Jornal Tribuna – 1962

O monhé* U Thant e o mulato Bunche são expressões que leio em artigos de jornal cá da terra. Artigos sobre um problema de política internacional, que tal é o da intervenção da ONU na província congolesa do Catanga. Não sou amigo, parente ou inimigo do Sr. U Thant nem do Sr. Bunche, como não sou amigo, parente ou inimigo do Sr. Tshombé ou do Sr. Adenauer, por exemplo. Falando de personalidades como estas, em artigo de jornal, só há uma coisa que eu devo ser; jornalista.
Assim, o que acontece é que mesmo quando pessoalmente eu não simpatizasse com o papel desempenhado por Tschombé ou com a política representada por Adenauer, nunca os chamaria em crônica política, respectivamente, moleque ou boche**, por exemplo. Até nem soava bem. E quando um jornalista se dedica ao comentário político deve abster-se de insultar pessoas que, para mais, nem o conhecem, e portanto, nem lhe podem partir a cara.
Confrange-me ver praticar-se jornalismo assim. Ainda para além do que se pode simplesmente ter como intuição ou daqui com sensibilidade dos leitores, até acontece que pude aprender umas coisas desta atividade que é a minha profissão, e lembro-me bem de me ter sido ensinado que o comentarista político deve manter, antes de tudo, a sua serenidade de espírito, indispensável para atingir a imparcialidade obrigatória e conseguir a observação justa.
Ora, quando um sujeito se ocupa de política internacional e, logo de saída, adjectiva desrespeitosamente importantes personalidades intervenientes nos factos que vai focar, ele pode estar disposto a tudo, até a alistar-se como voluntário desinteressado monetàriamente (para não ser mercenário), mas não está a fazer jornalismo.

- Dados fornecidos:
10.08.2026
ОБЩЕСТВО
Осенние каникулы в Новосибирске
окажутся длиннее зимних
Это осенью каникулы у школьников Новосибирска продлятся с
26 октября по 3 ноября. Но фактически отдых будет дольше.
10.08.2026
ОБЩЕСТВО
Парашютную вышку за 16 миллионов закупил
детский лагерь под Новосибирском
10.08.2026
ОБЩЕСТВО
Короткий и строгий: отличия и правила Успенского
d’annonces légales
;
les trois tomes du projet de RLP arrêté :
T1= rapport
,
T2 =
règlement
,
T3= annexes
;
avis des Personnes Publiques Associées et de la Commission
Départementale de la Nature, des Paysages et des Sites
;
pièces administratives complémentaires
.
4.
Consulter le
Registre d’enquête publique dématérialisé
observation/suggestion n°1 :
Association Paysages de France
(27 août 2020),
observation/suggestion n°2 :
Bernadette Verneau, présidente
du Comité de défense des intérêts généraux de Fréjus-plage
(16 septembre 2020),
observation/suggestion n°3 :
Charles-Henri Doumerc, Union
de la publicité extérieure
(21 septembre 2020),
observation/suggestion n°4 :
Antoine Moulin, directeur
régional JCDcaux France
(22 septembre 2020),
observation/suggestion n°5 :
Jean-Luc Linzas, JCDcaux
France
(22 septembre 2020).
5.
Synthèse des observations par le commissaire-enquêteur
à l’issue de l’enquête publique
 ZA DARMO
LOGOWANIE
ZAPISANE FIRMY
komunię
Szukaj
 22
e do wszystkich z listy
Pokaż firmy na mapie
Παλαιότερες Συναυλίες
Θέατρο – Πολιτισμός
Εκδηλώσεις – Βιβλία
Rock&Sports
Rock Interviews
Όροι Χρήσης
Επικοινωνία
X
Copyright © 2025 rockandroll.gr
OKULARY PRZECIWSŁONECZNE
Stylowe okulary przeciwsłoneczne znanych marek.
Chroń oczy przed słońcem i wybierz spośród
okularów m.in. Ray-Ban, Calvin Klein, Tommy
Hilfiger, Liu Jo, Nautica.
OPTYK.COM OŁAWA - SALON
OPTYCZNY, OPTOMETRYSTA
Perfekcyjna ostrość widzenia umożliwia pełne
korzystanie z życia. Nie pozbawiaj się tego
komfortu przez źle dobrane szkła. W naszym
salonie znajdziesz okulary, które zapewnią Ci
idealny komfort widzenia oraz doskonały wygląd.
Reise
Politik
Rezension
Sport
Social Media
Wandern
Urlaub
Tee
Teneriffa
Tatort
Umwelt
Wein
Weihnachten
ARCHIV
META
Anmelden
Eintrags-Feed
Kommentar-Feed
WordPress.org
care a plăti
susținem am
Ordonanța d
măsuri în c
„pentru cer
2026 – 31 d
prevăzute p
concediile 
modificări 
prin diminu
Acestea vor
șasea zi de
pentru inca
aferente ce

- Instruções da tarefa: No texto sobre o comentário político nos jornais, o que o comentarista político deve manter antes de tudo? Responda com base apenas no texto.

- Resposta: A sua serenidade de espírito.